Another backing drill Avent uses is tipping the horse’s nose one direction, then backing in a straight line. The key is to turn the horse’s head (say, to the right), use both the direct and indirect rein to start backing, and then reach back with your left leg to keep the horse from swinging out its hindquarters.
“I hold my outside foot into them and keep them backing straight,” he says, “and then I back them in a circle, then back them straight some more. It just depends on how they feel. I want control of every part of their body, from their tail to their nose.”
Avent works through his backing drills every time he rides, even with his seasoned horses.
“When I first get on my show horses, I may untrack [warm up and trot] them a little bit, then I’ll start bending them around,” he says. “I back them until I feel they’re at their [level of] training. Then I try to get them a little better every time. Sometimes you don’t, sometimes you do.

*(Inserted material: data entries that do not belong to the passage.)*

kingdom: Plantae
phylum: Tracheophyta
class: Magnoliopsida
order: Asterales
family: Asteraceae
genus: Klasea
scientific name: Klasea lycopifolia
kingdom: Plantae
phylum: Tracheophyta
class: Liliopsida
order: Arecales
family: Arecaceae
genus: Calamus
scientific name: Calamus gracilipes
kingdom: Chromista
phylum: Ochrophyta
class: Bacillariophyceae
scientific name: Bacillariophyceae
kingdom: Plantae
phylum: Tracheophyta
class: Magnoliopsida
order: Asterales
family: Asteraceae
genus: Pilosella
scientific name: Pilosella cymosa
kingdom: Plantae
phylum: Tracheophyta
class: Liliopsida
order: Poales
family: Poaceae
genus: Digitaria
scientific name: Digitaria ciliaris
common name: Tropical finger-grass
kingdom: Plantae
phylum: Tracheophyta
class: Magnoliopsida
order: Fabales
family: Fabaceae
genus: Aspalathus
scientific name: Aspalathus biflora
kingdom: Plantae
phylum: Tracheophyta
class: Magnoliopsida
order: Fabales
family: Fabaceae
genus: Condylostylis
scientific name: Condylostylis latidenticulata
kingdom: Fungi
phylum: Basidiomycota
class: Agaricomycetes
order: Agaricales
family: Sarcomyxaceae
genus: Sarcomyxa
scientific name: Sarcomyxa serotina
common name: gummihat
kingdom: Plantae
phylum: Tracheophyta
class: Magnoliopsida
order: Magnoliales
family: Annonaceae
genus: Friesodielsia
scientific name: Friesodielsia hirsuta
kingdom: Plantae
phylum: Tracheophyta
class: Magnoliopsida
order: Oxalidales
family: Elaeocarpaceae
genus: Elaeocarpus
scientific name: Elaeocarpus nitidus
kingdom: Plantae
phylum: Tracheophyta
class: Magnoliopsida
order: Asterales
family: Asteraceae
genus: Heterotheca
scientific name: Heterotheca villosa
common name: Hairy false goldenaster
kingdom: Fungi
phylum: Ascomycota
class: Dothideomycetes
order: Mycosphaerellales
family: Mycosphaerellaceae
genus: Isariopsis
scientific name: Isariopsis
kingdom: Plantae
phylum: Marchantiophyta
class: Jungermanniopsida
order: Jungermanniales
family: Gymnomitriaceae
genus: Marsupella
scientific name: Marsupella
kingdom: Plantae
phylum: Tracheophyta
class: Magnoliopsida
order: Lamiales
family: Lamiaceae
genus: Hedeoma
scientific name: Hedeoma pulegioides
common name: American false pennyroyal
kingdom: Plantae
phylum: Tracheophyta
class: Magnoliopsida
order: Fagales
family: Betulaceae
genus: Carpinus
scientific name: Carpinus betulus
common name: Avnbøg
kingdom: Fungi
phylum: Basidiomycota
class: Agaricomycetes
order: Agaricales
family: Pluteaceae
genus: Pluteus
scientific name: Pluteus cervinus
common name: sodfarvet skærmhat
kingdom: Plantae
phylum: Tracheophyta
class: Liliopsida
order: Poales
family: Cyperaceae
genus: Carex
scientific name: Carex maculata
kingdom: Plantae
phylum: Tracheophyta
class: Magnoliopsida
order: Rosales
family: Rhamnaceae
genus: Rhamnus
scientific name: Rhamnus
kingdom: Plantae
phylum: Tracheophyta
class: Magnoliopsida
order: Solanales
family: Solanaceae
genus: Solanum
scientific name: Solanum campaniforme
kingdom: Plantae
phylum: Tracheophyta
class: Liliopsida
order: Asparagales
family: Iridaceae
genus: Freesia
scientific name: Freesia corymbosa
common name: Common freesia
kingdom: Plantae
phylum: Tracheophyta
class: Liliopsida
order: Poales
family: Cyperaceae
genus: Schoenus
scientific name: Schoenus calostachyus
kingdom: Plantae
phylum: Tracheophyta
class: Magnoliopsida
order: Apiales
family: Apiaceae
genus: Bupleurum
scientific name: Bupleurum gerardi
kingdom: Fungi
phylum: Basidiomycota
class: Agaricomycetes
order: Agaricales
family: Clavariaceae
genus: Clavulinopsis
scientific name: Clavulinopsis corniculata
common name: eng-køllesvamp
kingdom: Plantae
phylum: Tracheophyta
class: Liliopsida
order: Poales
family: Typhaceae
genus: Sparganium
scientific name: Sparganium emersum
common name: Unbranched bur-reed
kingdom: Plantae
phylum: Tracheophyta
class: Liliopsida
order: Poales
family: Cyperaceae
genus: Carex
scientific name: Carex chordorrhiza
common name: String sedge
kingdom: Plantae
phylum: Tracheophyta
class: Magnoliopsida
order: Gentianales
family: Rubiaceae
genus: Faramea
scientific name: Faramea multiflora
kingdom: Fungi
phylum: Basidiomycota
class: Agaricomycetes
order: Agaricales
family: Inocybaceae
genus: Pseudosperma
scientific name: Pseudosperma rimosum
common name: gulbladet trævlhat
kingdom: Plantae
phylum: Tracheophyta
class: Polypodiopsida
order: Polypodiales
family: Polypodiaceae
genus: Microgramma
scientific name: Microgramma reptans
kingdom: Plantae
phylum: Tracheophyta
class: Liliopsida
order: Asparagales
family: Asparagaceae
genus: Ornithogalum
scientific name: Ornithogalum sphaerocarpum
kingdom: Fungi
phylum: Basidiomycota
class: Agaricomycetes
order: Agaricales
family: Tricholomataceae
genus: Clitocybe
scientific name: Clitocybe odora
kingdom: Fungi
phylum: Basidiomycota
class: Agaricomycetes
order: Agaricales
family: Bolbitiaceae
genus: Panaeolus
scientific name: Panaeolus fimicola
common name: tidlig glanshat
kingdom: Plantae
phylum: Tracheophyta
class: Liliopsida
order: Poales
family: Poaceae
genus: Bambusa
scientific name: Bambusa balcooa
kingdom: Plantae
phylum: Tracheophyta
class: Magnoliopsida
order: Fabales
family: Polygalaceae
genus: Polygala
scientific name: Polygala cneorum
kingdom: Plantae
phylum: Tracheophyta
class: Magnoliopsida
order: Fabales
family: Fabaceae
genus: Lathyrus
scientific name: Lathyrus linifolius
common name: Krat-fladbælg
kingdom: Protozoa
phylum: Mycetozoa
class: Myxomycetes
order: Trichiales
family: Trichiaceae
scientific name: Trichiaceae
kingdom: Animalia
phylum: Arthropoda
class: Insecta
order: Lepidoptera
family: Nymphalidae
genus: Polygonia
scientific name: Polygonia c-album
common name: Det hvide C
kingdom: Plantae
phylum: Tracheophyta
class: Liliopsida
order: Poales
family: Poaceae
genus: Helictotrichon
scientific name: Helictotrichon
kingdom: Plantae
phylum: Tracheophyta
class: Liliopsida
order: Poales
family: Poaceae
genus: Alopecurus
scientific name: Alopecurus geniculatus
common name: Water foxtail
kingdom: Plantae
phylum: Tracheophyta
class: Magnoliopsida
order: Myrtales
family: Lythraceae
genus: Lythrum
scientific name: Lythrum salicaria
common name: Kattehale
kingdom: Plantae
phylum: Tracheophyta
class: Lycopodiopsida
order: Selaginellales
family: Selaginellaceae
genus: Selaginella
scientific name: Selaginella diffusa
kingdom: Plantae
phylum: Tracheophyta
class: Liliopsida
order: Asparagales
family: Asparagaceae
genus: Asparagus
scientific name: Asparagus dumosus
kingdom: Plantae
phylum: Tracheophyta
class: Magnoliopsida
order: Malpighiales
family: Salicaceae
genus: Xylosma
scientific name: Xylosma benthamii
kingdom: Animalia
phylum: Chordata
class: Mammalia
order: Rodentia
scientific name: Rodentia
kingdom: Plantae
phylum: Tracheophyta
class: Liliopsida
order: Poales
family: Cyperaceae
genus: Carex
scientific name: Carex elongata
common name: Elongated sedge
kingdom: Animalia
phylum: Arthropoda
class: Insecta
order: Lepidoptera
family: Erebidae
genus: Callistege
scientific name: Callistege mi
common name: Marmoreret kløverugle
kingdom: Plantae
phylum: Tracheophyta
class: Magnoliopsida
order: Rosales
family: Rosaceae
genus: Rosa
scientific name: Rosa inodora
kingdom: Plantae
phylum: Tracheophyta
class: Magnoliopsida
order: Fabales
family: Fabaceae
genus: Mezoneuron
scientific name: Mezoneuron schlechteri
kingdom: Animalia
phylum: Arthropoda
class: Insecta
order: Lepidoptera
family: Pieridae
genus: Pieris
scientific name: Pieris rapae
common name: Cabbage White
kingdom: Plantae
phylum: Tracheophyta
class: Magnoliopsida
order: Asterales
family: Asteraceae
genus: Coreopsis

“You don’t want to get a horse to dreading it—over-drilling them. But you do want the muscle memory. He should feel soft and free in his backing, soft in the face—feel like he’s coming to me. The importance of it is to get control of the horse. He needs to do whatever you ask him.”
Avent says the end result is a horse that keeps its hindquarters engaged and shoulders elevated without much pressure from the bit.
“If you’ll get that front end elevated, he’ll stop on his rear end because that’s the only place his rear end can go, is down,” he says. “He’s got to have his front end elevated in the turns, rollbacks, coming through on a cow—it’s a key to a lot of things.
“I want a horse to be thinking, ‘back.’ Even when he runs across the pen and stops, you want the first thing that he wants to do is back.”